## Document extract:
While collars may also provide a modicum of protection against climbing cutworms, the wise gardener won't count on this defense. These acrobatic pests are best controlled by methodically plucking them off your plants by hand and then destroying them by foot . . . or by treating your garden with Bacillus thuringiensis.

Cutworms can also be at least partially controlled by encouraging the presence of natural predators and parasites in your garden. Birds love to scratch the ground looking for these plump morsels; ground beetles-those black or brown, somewhat flattened beetles that live under stones and debris-hunt cutworms at night and can put a sizable dent in their numbers; and the tiny wasp Trichogramma minutum deposits its eggs among the eggs of the cutworm moth so that the newly hatched wasp larvae can feed upon the embryos inside the unhatched moth eggs.

Also, since the owlet moths most often deposit their eggs in ground debris, cleaning your garden area of weeds and mulch each autumn will help minimize cutworm damage the following spring by reducing the number of miller larvae hatching in and near your vegetable patch.

Finally, deep plowing or tilling, combined with slightly delayed planting in the spring, can be a highly effective deterrent to cutworm infestation. The tilling will destroy a great many hibernating (second season) cutworms, while simultaneously removing the tender young weed seedlings that any newly hatched survivors of the tilling will need to nurse them through their first few days of life.

As our hypothetical horticulturist discovered, cutworms are among the most destructive of garden pests. But, by combining commonsense organic battle tactics with tenacity, the little blighters can be defeated.

## Material supplied:
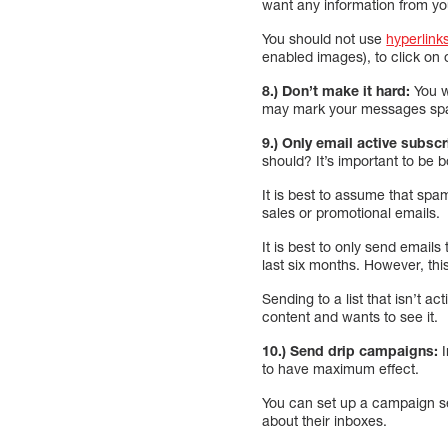
want any information from yo
You should not use
hyperlink
enabled images), to click on 
8.) Don’t make it hard:
You w
may mark your messages spam 
9.) Only email active subsc
should? It’s important to be 
It is best to assume that spa
sales or promotional emails.
It is best to only send email
last six months. However, thi
Sending to a list that isn’t 
content and wants to see it.
10.) Send drip campaigns:
I
to have maximum effect.
You can set up a campaign se
about their inboxes.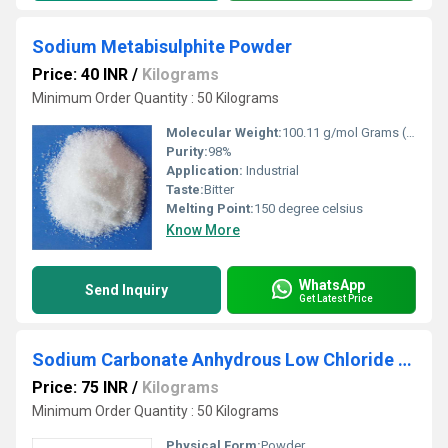
Sodium Metabisulphite Powder
Price: 40 INR
/
Kilograms
Minimum Order Quantity : 50 Kilograms
Molecular Weight:
100.11 g/mol Grams (g)
Purity:
98%
Application:
Industrial
Taste:
Bitter
Melting Point:
150 degree celsius
Know More
WhatsApp
Send Inquiry
Get Latest Price
Sodium Carbonate Anhydrous Low Chloride Powder
Price: 75 INR
/
Kilograms
Minimum Order Quantity : 50 Kilograms
Physical Form:
Powder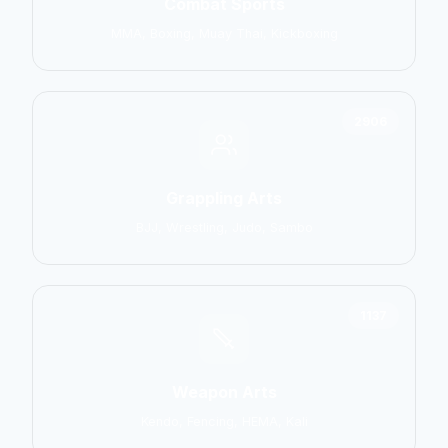
Combat Sports
MMA, Boxing, Muay Thai, Kickboxing
2906
Grappling Arts
BJJ, Wrestling, Judo, Sambo
1137
Weapon Arts
Kendo, Fencing, HEMA, Kali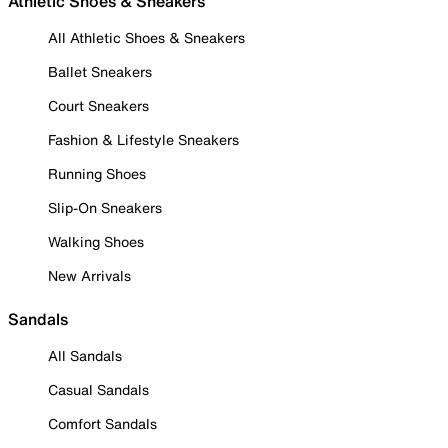
Athletic Shoes & Sneakers
All Athletic Shoes & Sneakers
Ballet Sneakers
Court Sneakers
Fashion & Lifestyle Sneakers
Running Shoes
Slip-On Sneakers
Walking Shoes
New Arrivals
Sandals
All Sandals
Casual Sandals
Comfort Sandals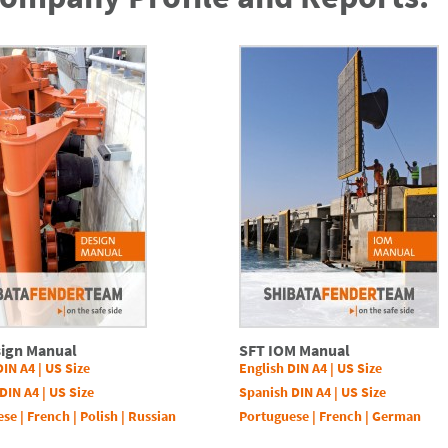
sign Manual
SFT IOM Manual
DIN A4
|
US Size
English DIN A4
|
US Size
DIN A4
|
US Size
Spanish DIN A4
|
US Size
ese
|
French
|
Polish
|
Russian
Portuguese
|
French
|
German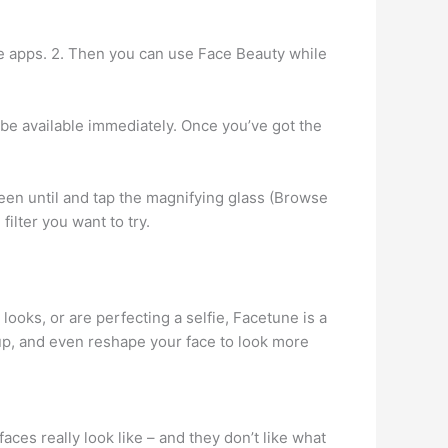
the apps. 2. Then you can use Face Beauty while
 be available immediately. Once you’ve got the
reen until and tap the magnifying glass (Browse
 filter you want to try.
ooks, or are perfecting a selfie, Facetune is a
up, and even reshape your face to look more
aces really look like – and they don’t like what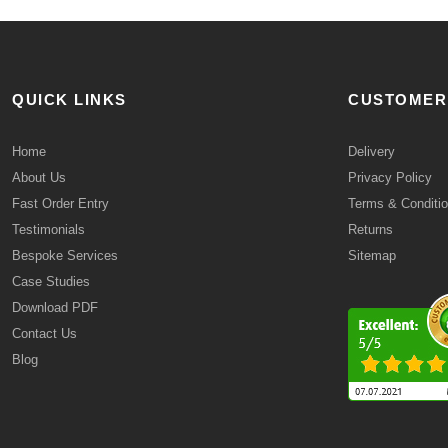
QUICK LINKS
CUSTOMER
Home
Delivery
About Us
Privacy Policy
Fast Order Entry
Terms & Conditi
Testimonials
Returns
Bespoke Services
Sitemap
Case Studies
Download PDF
Contact Us
Blog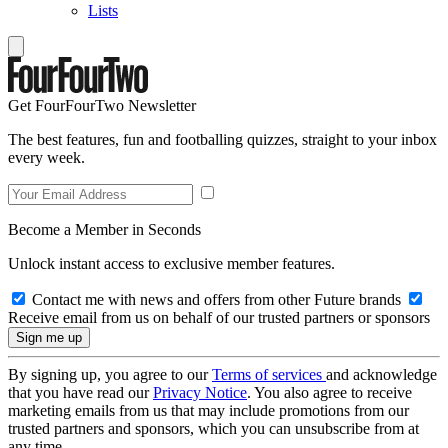
Lists
Get FourFourTwo Newsletter
The best features, fun and footballing quizzes, straight to your inbox
every week.
Become a Member in Seconds
Unlock instant access to exclusive member features.
Contact me with news and offers from other Future brands
Receive email from us on behalf of our trusted partners or sponsors
By signing up, you agree to our
Terms of services
and acknowledge
that you have read our
Privacy Notice
. You also agree to receive
marketing emails from us that may include promotions from our
trusted partners and sponsors, which you can unsubscribe from at
any time.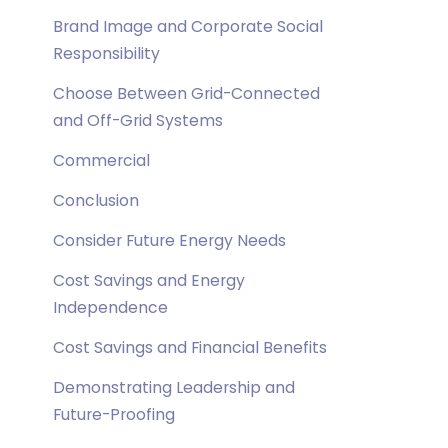
Brand Image and Corporate Social
Responsibility
Choose Between Grid-Connected
and Off-Grid Systems
Commercial
Conclusion
Consider Future Energy Needs
Cost Savings and Energy
Independence
Cost Savings and Financial Benefits
Demonstrating Leadership and
Future-Proofing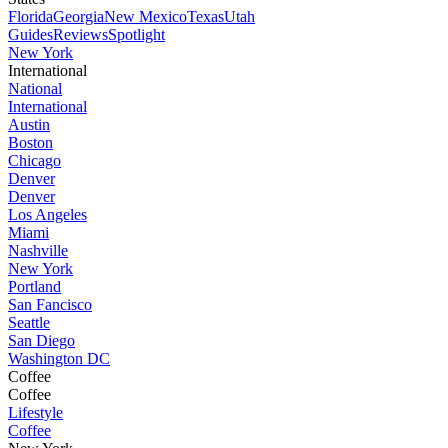
Florida
Georgia
New Mexico
Texas
Utah
Guides
Reviews
Spotlight
New York
International
National
International
Austin
Boston
Chicago
Denver
Denver
Los Angeles
Miami
Nashville
New York
Portland
San Fancisco
Seattle
San Diego
Washington DC
Coffee
Coffee
Lifestyle
Coffee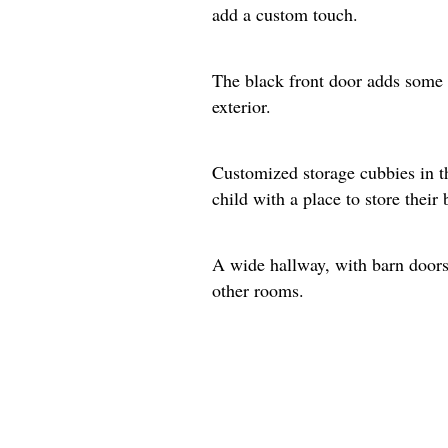
add a custom touch.
The black front door adds some 
exterior.
Customized storage cubbies in t
child with a place to store their
A wide hallway, with barn doors 
other rooms.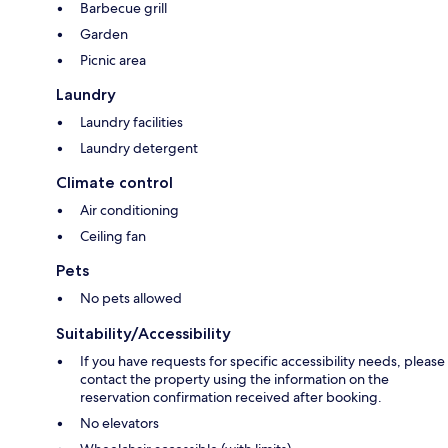
Barbecue grill
Garden
Picnic area
Laundry
Laundry facilities
Laundry detergent
Climate control
Air conditioning
Ceiling fan
Pets
No pets allowed
Suitability/Accessibility
If you have requests for specific accessibility needs, please
contact the property using the information on the
reservation confirmation received after booking.
No elevators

## Problems and tasks:
1. In the cutworm passage, swap "night" for "dusk" and write out the part from "Cutworms can also" up to and including "unhatched moth eggs.".
2. Sum up the cutworm passage in two sentences.

## Numbered responses:
1.
Cutworms can also be at least partially controlled by encouraging the presence of natural predators and parasites in your garden. Birds love to scratch the ground looking for these plump morsels; ground beetles-those black or brown, somewhat flattened beetles that live under stones and debris-hunt cutworms at dusk and can put a sizable dent in their numbers; and the tiny wasp Trichogramma minutum deposits its eggs among the eggs of the cutworm moth so that the newly hatched wasp larvae can feed upon the embryos inside the unhatched moth eggs.

2. Collars aren't a reliable defense against climbing cutworms, which are best handled by picking them off by hand, by treating the garden with Bacillus thuringiensis, or partly by natural enemies such as birds, ground beetles, and the wasp Trichogramma minutum. Clearing weeds and mulch each autumn and deep tilling with slightly delayed spring planting also reduce the damage, so these highly destructive pests can be beaten with commonsense organic tactics and tenacity.